In other business the board disagreed over officers of the board for the upcoming year. Stacey Herring of District 5 was nominated to serve as president of the board for her third term and cast the deciding vote for herself in a tie breaker between herself and District 1 board member Lillie Hardy.
Hardy told the board that the process allowed for the position to be rotated. Board attorney Wesla Leech stated that the provision could not be found in the board policy manual. A motion was made to table the issue until the matter could be settled. However, it was revisited prior to the end of the meeting, and the board voted with Herring for her to serve another term. Hardy was elected vice president and Patrice Boykin was elected secretary.
The board approved travel to the state school board convention to be held in Jackson. They also approved participation in the National School Board meeting in Philadelphia, Penn. Hardy said she wanted to attend, and Patrice Boykin said she had been asked to do so.

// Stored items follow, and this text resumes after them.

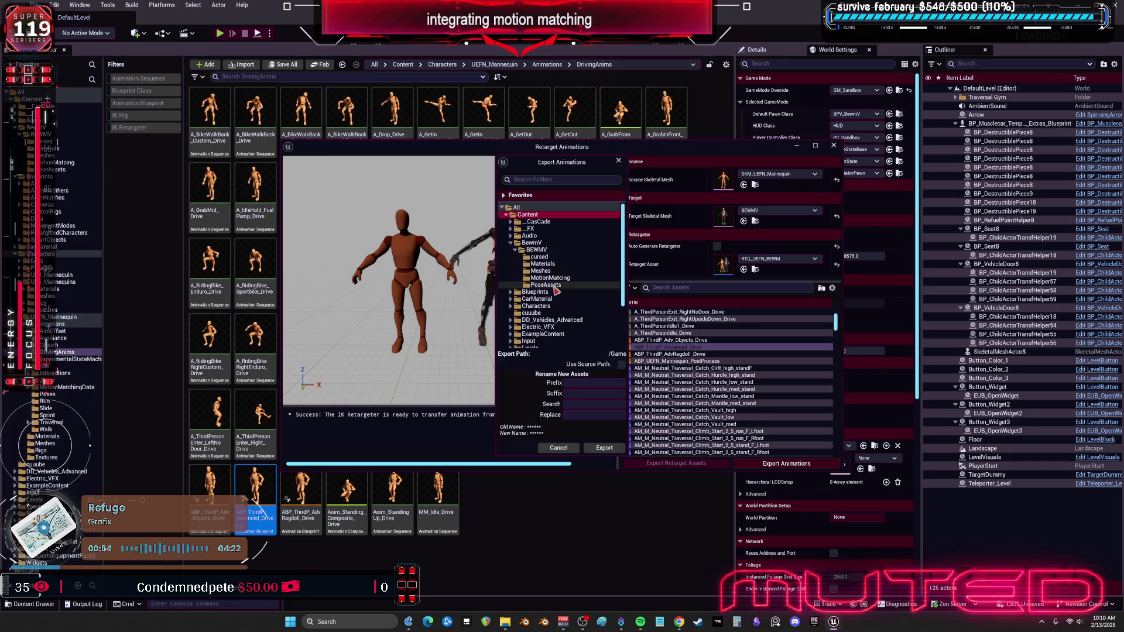
click(547, 279)
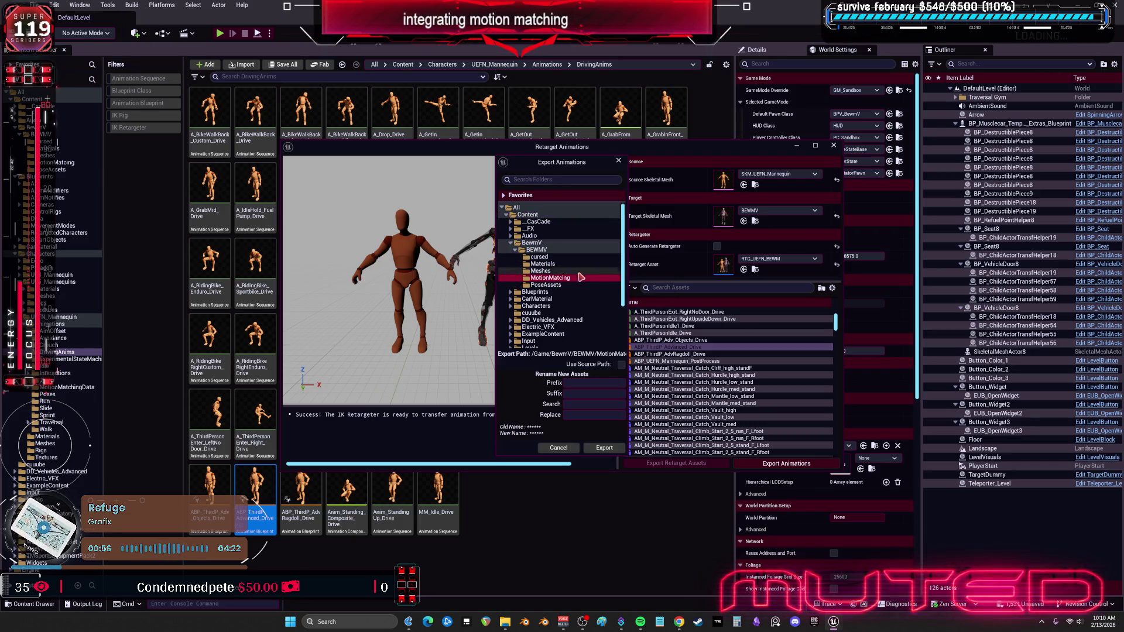
right_click(557, 251)
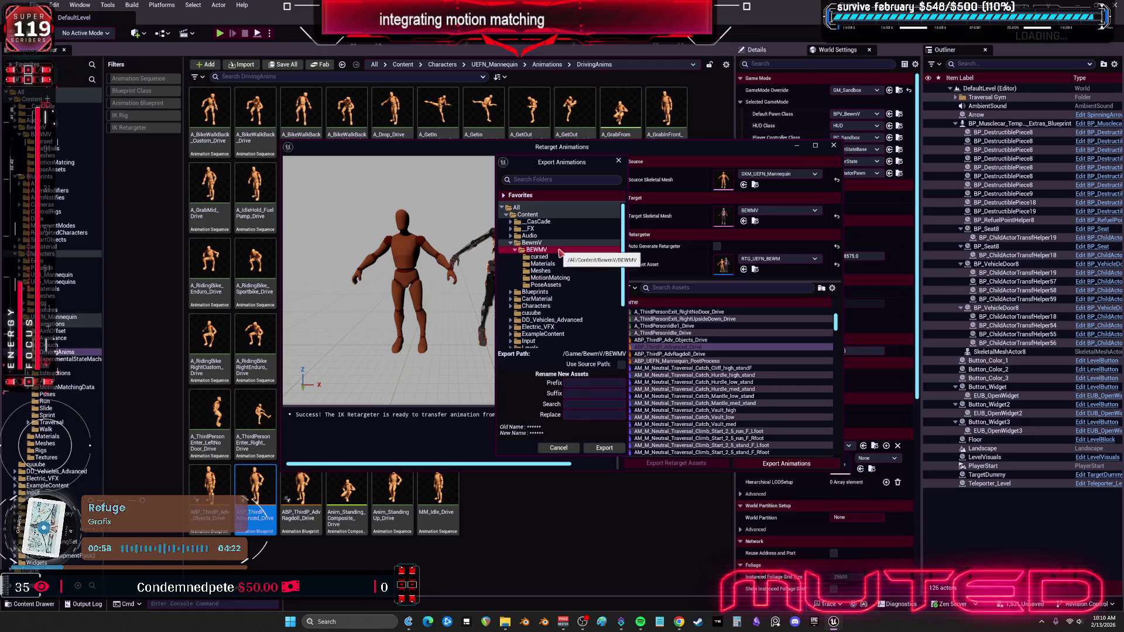
click(594, 259)
text(ADVDriveAnims)
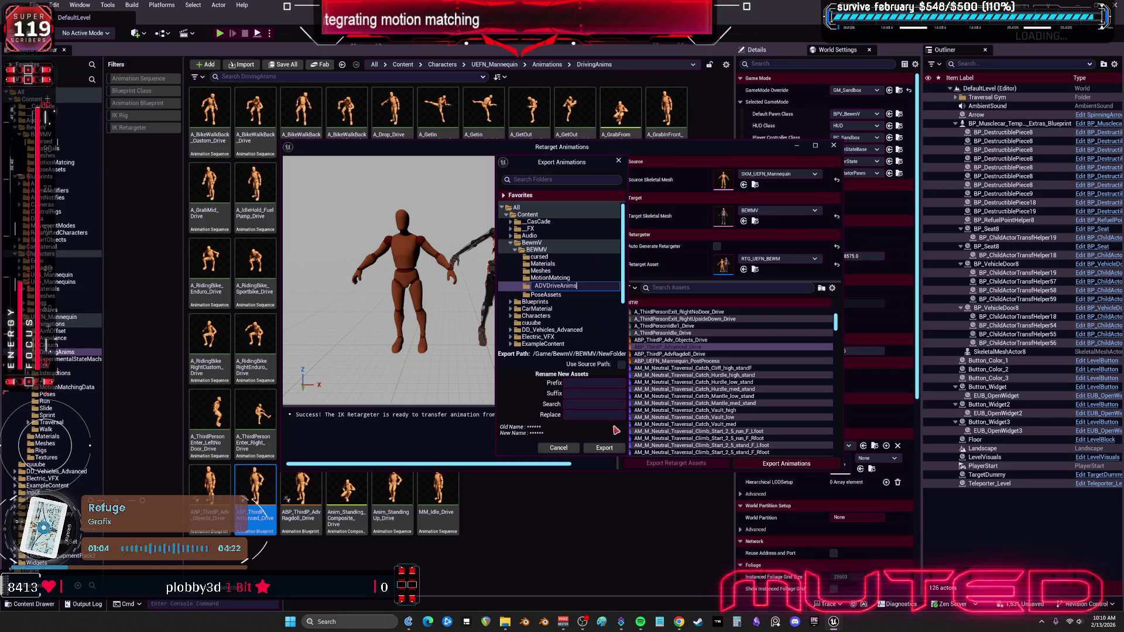
click(605, 448)
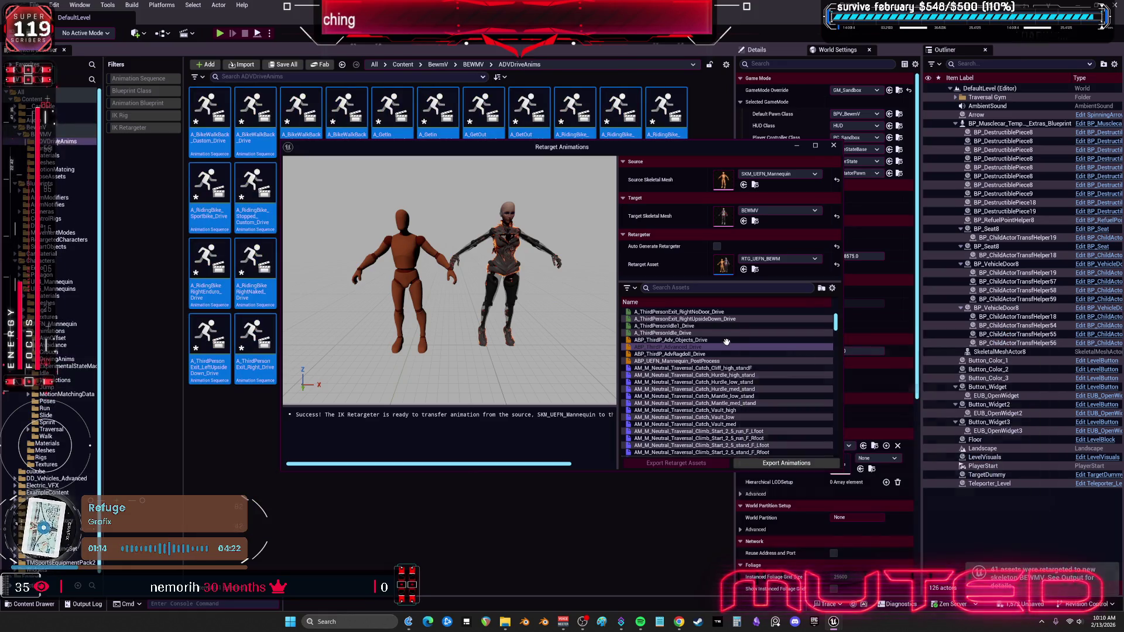
Export ABP_ThirdP_Adv_Objects_Drive retargeted into ADVDriveAnims as well.
click(715, 340)
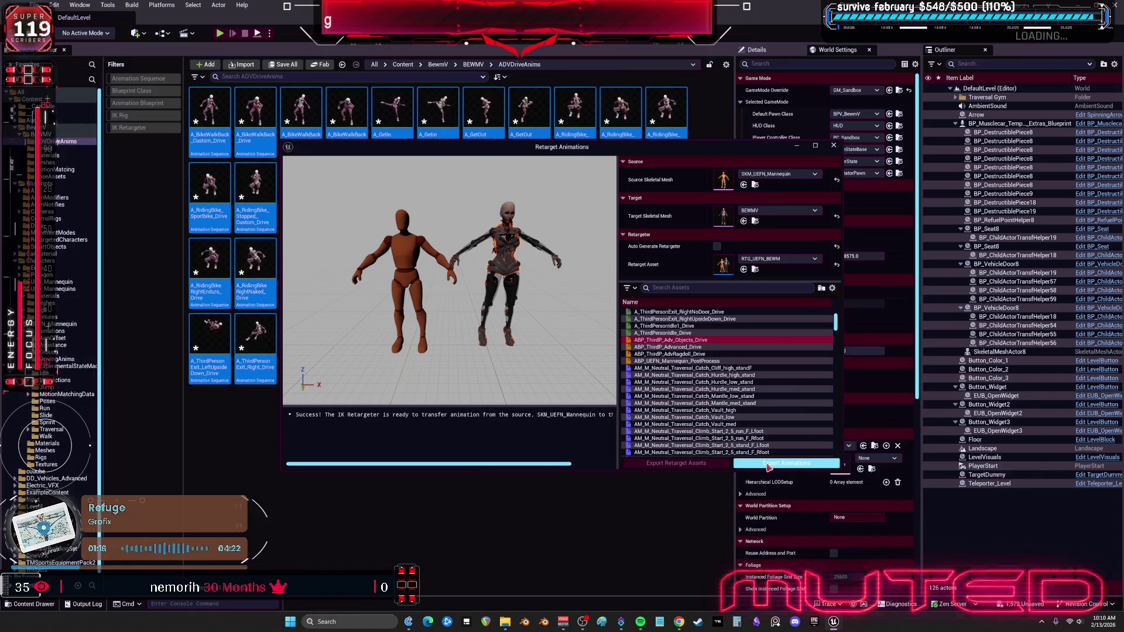
click(770, 464)
click(605, 448)
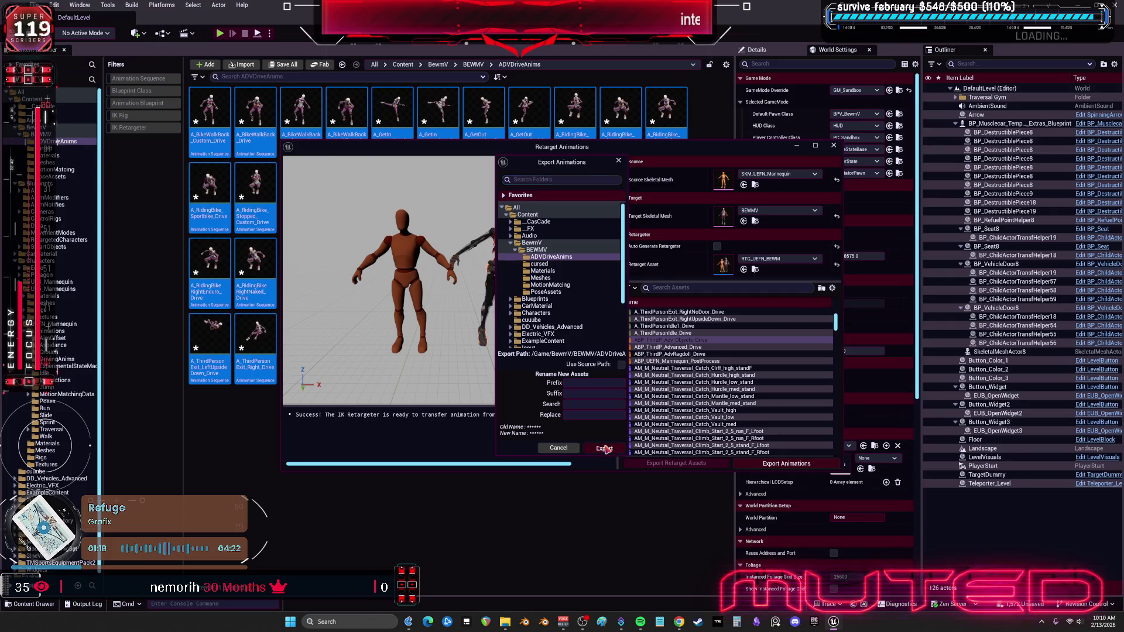
click(641, 346)
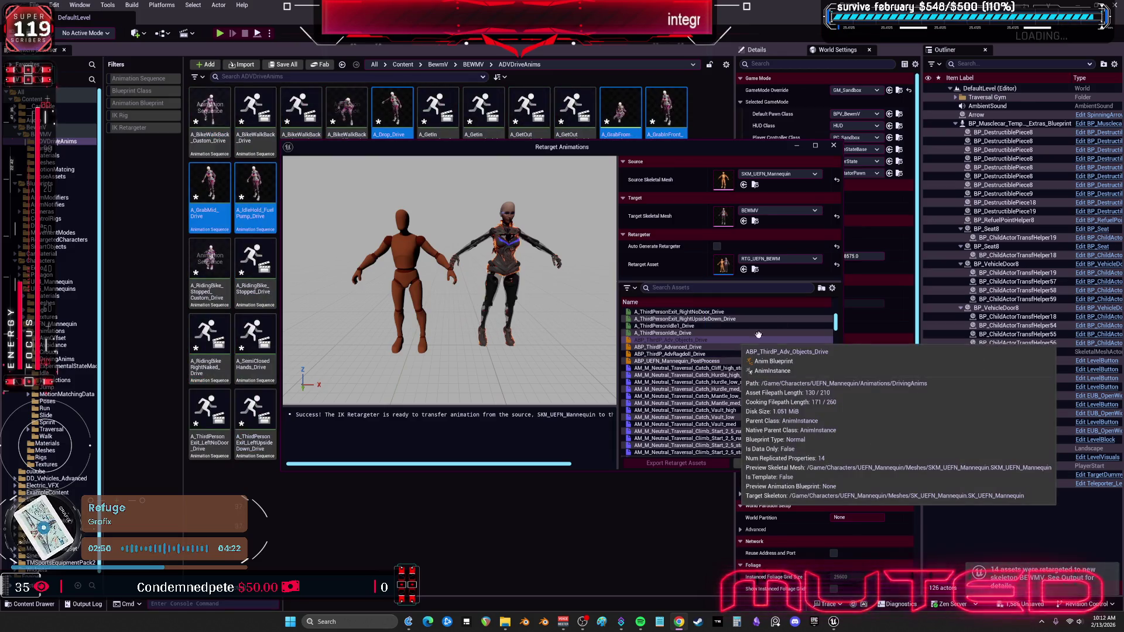
Export ABP_ThirdP_AdvRagdoll_Drive retargeted to BEWMV into the ADVDriveAnims folder.
click(755, 355)
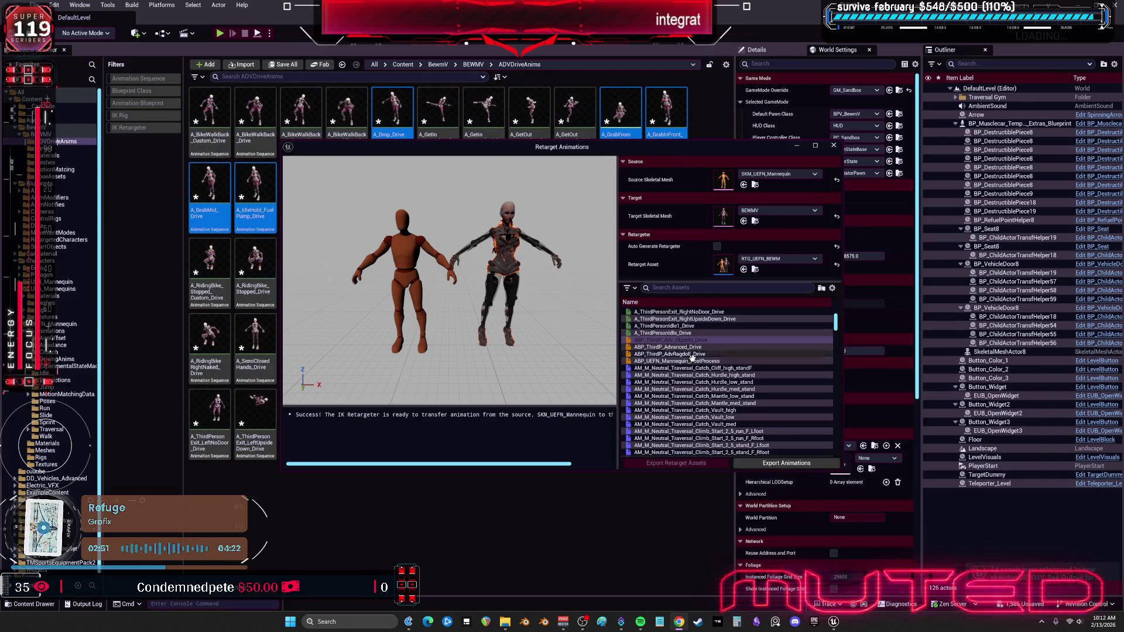
click(781, 464)
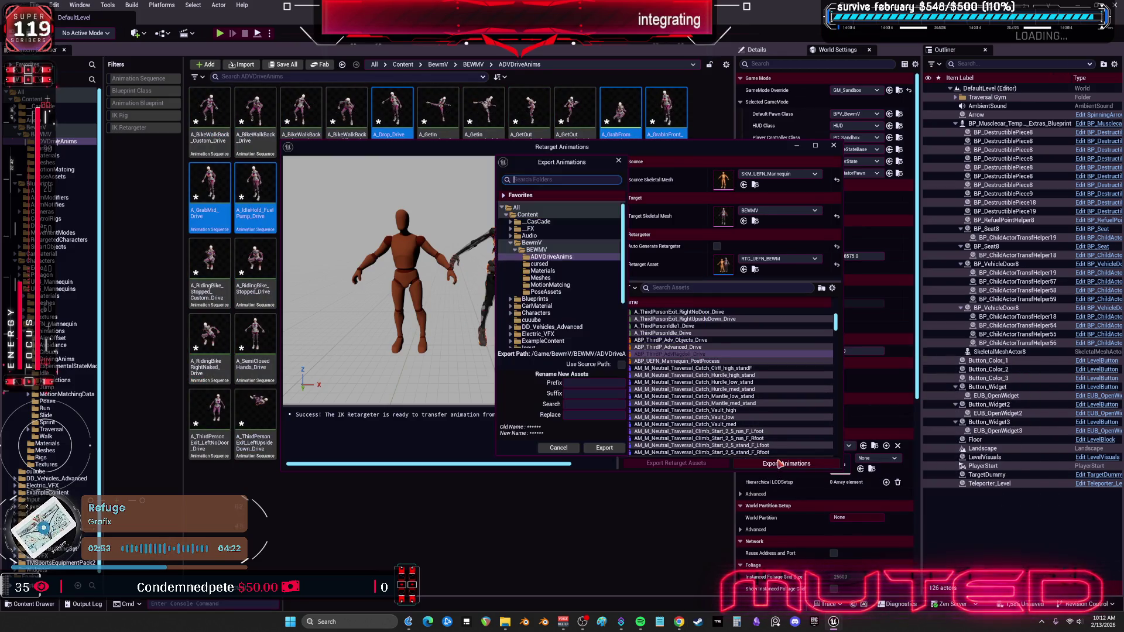
click(604, 448)
click(637, 349)
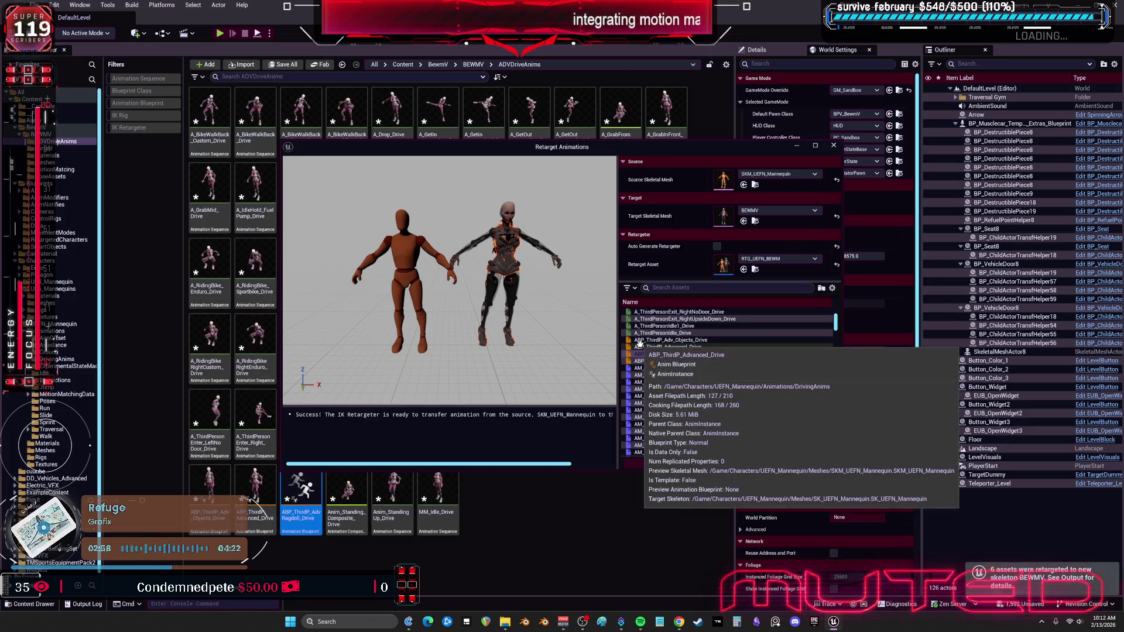
Close the Retarget Animations window and save all unsaved assets.
click(834, 145)
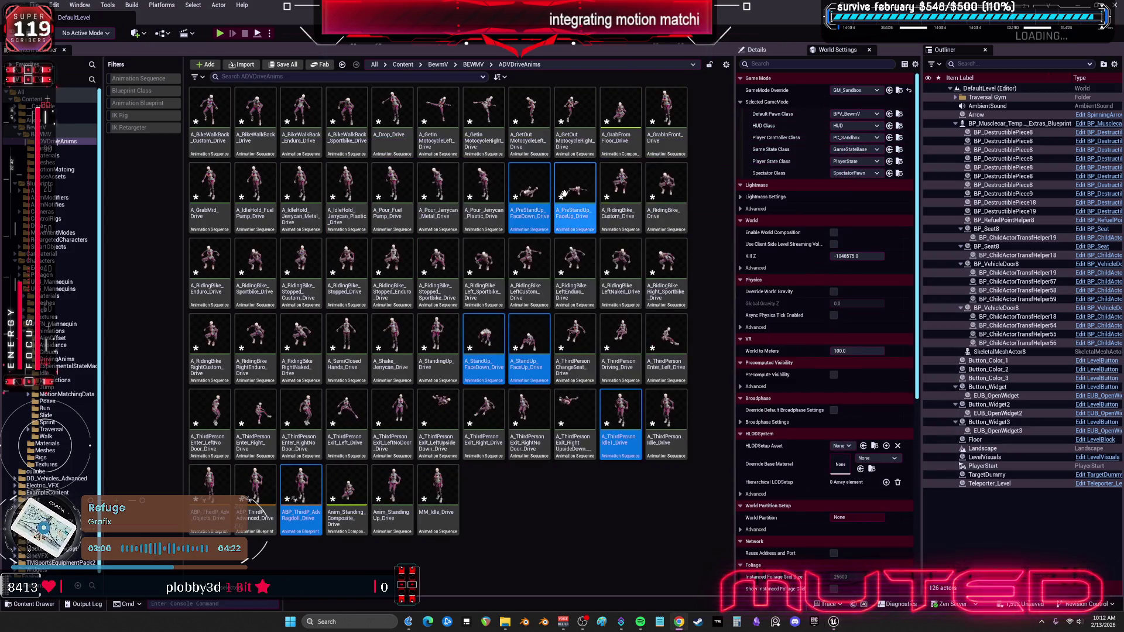
click(34, 5)
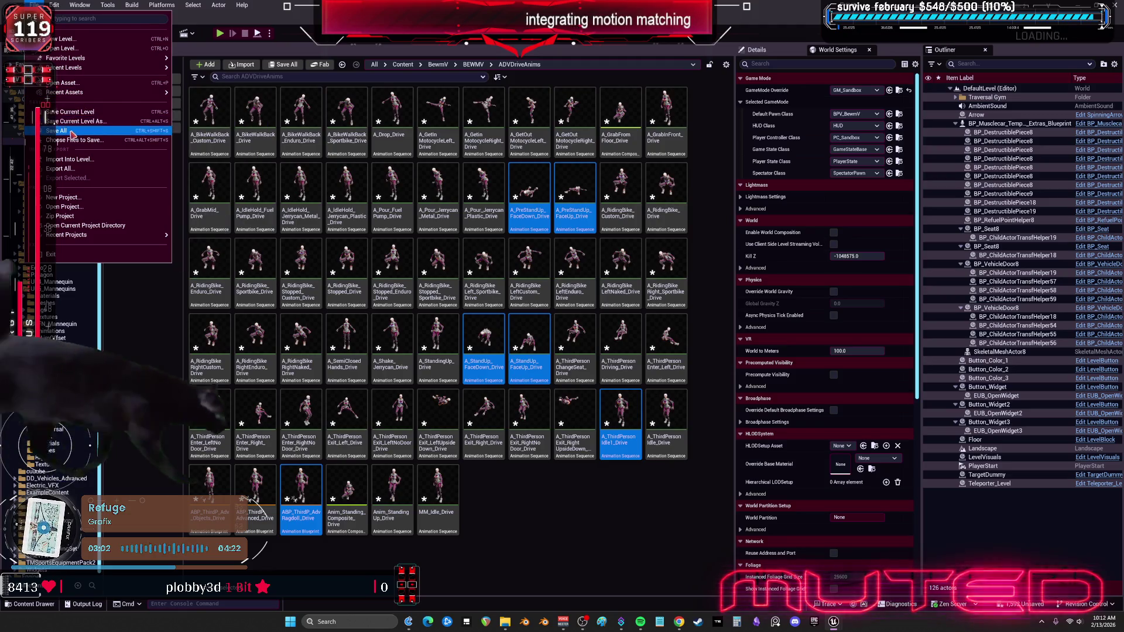
click(88, 128)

It was not stated who else would attend the event.
Other travel was approved for Deia Sanders and Stephanie Hubbard to attend workshops in Orlando, Fla.; Shelia Carney, Shirley Griffith and Wanda Raddle to attend a speech and hearing conference in Biloxi; Monroe Allen, Jeffery Crosby, Cyril Fisher and Derrick Jenkins to attend a Gulf Coast coaching clinic.
After some back and forth over the appropriate lease amount, the board approved a cell phone tower lease with American Tower Lease Company. The initial lease included a $40,000 lump sum payment, then $500 a month lease with a 7 percent increase every five years.
Bulger questioned whether this was enough. Tom McAlpin, who handles leases for the district, said he had figured it out and it was over $1,000 per month with the down payment.
The deal was an extension of an existing contract. The company planned to do renovation work on the tower. McAlpin cautioned that delaying approval or changing the rate might cause the company to consider leasing elsewhere. Bulger said that was not the issue and that he had personal knowledge of what cell tower leases should bring.
Leech told the board she had conferred with the Secretary of State’s Office and they confirmed it was a very good deal that was being negotiated. The board decided to honor the contract.